The significance of these sources is highly depended on the engine application whether it is stationary or non-stationary and type of fuel whether it is liquid or gas.

2.1.1 Crevice volume

The regions in the combustion chamber located somewhere between the piston and the liner, the intake and exhaust valve seat gaps, and the injector groove in direct injection engines are all crevice volumes, which account for almost 5% of the trapped and non-reacted mixture in the initial combustion [13]. Wentworth [14] illustrated that his modified piston and top ring minimized the crevice volume, and as a consequence, exhaust hydrocarbons was halved in a wide range of loads and speeds. A restriction of reducing the crevice volume, especially between the piston and the liner, is the existence of an oil layer for lubrication, since the temperature of the oil should not exceed 170 \(^{\circ }\)C. Therefore, having a quenched flame in such area is crucial [15]. Increasing the top land crevice to pass two plate wall quenching as recommended by Huang et al. [16] reduced UHC up to 50%, although a 1–3% fuel consumption increment was also observed.

2.1.2 Wall layer quenching

Liner and piston surfaces are the coldest areas during the combustion phase due to the existence of a water cooling system around the liner and an oil cooling system (not for all engines) on the bottom of the piston. These cooled surfaces transfer energy from the hot gas mixture and create a cold thermal layer close to these regions. This phenomenon ceases the flame propagating and is called flame quenching in the layer adjacent to the wall. Previously, it was assumed that a high percentage of the UHC emission origins from wall quenching, but after developing new technical methods, [17] researchers discovered the impact of post-flame combustion on oxidizing the quenched mixture.

*Data for analysis*
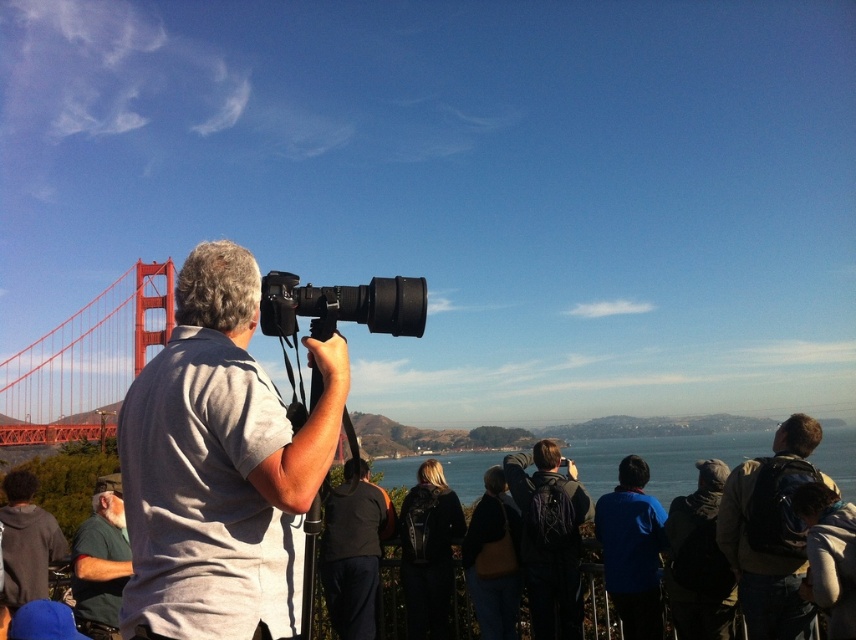
Is point (238, 529) closer to viewer compared to point (113, 524)?

That is True.

Does point (283, 419) come closer to viewer compared to point (110, 499)?

Yes, point (283, 419) is in front of point (110, 499).

At what (x,y) coordinates should I click in order to perform the action: click on gray fabric shirt at center. Please return your answer as a coordinate pair (x, y). Looking at the image, I should click on (218, 465).

Is the position of black plastic camera at center more distant than that of dark gray hoodie at lower left?

That is False.

Is point (381, 310) positioned behind point (28, 472)?

No, (381, 310) is closer to viewer.

Find the location of a particular element. black plastic camera at center is located at coordinates (342, 305).

The image size is (856, 640). What do you see at coordinates (218, 465) in the screenshot? I see `gray fabric shirt at center` at bounding box center [218, 465].

Does gray fabric shirt at center have a larger size compared to dark gray hoodie at lower left?

Yes, gray fabric shirt at center is bigger than dark gray hoodie at lower left.

What are the coordinates of `gray fabric shirt at center` in the screenshot? It's located at (218, 465).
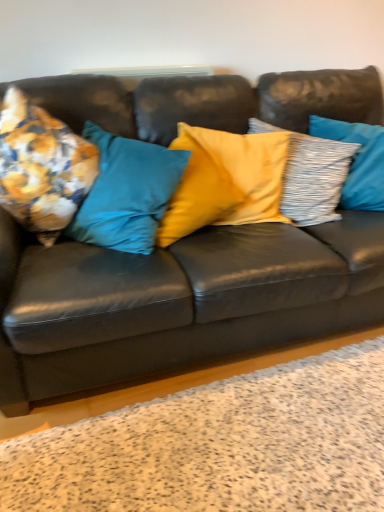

*Tasks to carry out*
A - Translate this sentence from the passage on unburned hydrocarbon sources into Spanish: "These cooled surfaces transfer energy from the hot gas mixture and create a cold thermal layer close to these regions."
B - From the passage on unburned hydrocarbon sources, extract the exact wording that begins at the words "2.1.2 Wall layer" and stops after "the quenched mixture.".
C - Answer these questions using the passage on unburned hydrocarbon sources:
(i) What share of the trapped, non-reacted mixture in the initial combustion do crevice volumes account for?
(ii) What temperature should the lubricating oil not exceed?
(iii) What kind of cooling system surrounds the liner?
The rows are separate material from the passage on unburned hydrocarbon sources.

*Answers to the tasks*
A - Estas superficies enfriadas transfieren energía de la mezcla de gas caliente y crean una capa térmica fría cerca de estas regiones.

B -
2.1.2 Wall layer quenching

Liner and piston surfaces are the coldest areas during the combustion phase due to the existence of a water cooling system around the liner and an oil cooling system (not for all engines) on the bottom of the piston. These cooled surfaces transfer energy from the hot gas mixture and create a cold thermal layer close to these regions. This phenomenon ceases the flame propagating and is called flame quenching in the layer adjacent to the wall. Previously, it was assumed that a high percentage of the UHC emission origins from wall quenching, but after developing new technical methods, [17] researchers discovered the impact of post-flame combustion on oxidizing the quenched mixture.

C -
(i) Almost 5%.
(ii) 170 °C.
(iii) A water cooling system.